**Text section**
16.2 Translation Software

Interpreter

• Reads line by line and checks for error
• Executes the program line by line and stops when error is found
• Can execute program without creating a translated version
• Analysis and code generation run for each code line
• Each line is executed as soon as the intermediate code is generated

Stages of Compilation

1. Lexical analysis
   • Converts source code into tokens (smallest meaningful units).
   • Comments removed
   • The symbol table stores identifiers and their attributes
   • The keyword table stores reserved words and operators
2. Syntax analysis/Parsing
   • Checks tokens against the grammar of the language
   • Generates a parse tree (or abstract syntax tree)
   • Reports syntax errors if rules are violated
3. Code generation
   • Translates the parse tree/intermediate representation into object code or machine code
   • Produces intermediate code (e.g., reverse polish notation) before final output
4. Optimization
   • Improves the generated code for efficiency
   • Aims to reduce execution time and/or memory usage without changing program behavior

Expressing Grammar of language

Syntax Diagram

• Visual way to represent the grammar of a programming language
• Flow: Start → Sequence of symbols/constructs → End.
• Helps understand valid sequences of statements or expressions
• The two methods of representing syntax (Diagram and BNF) directly maps onto one another

Backus-Naur Form (BNF)

• Context-free grammar commonly used by developers of programming languages to specify the syntax rules of a language.
• Used to represent the rules of a grammar.
• Usefulness of BNF
  • BNF is a general approach which can be used to describe any assembly of data
  • BNF can be used as the basis for an algorithm.
  • Uses a range of symbols and expressions to create production rules
• It consists of:
  • A set of terminal symbols
  • A set of non-terminal symbols (<> used to represent)
  • A set of production rules
• Symbols
  • <> Non terminal symbols
  • | Denotes alternative
  • ::= Equal to

Format:
LHS ::= RHS

Examples
<digit> ::= 0|1|2|3|4|5|6|7|8|9
<fullname> ::= <title><name><name>
<title> ::= Mr|Mrs|Ms|Miss|Dr
<addition> ::= <number>+<number>
<number> ::= <sign><integer>|<integer>
<integer> ::= <digit>|<digit><integer>
<sign> ::= +|-

Example of Recursion
<number> ::= <digit>|<digit><number>
<digit> ::= 0|1|2|3|4|5|6|7|8|9

Reverse Polish Notation (RPN)

• A method of representing an arithmetic or logical expression without brackets or special punctuation.
• Uses postfix notation, where an operator is placed after the variables it acts on. For example, A + B would be written as A B +
• Compilers use RPN because any expression can be processed from left to right without backtracking.

**The data**
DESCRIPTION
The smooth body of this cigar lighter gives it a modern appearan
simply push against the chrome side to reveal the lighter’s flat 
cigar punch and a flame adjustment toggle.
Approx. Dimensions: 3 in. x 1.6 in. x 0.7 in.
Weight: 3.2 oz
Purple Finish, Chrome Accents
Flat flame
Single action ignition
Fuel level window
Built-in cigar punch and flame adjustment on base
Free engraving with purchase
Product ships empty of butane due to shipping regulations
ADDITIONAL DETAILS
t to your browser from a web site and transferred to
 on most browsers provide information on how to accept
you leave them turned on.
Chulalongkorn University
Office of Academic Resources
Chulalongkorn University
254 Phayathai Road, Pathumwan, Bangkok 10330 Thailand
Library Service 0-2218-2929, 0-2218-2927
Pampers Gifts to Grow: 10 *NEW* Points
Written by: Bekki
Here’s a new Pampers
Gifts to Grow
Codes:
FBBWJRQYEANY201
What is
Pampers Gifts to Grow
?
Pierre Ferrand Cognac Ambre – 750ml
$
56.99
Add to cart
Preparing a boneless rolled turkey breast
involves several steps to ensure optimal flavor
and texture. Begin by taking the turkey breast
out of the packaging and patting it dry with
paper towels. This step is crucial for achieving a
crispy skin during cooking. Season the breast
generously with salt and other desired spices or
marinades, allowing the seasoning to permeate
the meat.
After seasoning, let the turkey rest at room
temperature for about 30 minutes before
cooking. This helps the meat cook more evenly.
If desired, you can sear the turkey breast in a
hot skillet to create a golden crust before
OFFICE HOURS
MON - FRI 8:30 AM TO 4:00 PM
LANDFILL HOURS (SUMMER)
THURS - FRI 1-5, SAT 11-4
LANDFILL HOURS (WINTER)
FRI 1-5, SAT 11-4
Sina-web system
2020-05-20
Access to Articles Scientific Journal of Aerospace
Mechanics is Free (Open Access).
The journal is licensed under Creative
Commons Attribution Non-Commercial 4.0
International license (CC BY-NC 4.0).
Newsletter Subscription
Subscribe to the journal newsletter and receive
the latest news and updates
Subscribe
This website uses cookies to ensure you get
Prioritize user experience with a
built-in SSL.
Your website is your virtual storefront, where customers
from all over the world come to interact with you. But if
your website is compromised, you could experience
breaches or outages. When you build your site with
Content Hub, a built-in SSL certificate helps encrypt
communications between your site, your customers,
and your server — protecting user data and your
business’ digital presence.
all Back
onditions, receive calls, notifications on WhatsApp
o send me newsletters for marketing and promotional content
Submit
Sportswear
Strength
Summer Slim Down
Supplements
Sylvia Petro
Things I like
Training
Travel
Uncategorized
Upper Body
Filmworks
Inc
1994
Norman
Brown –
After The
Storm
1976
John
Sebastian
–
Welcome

**Instructions to follow**
According to the translation software notes, why do compilers use Reverse Polish Notation?

**Answer space**
Because any expression can be processed from left to right without backtracking.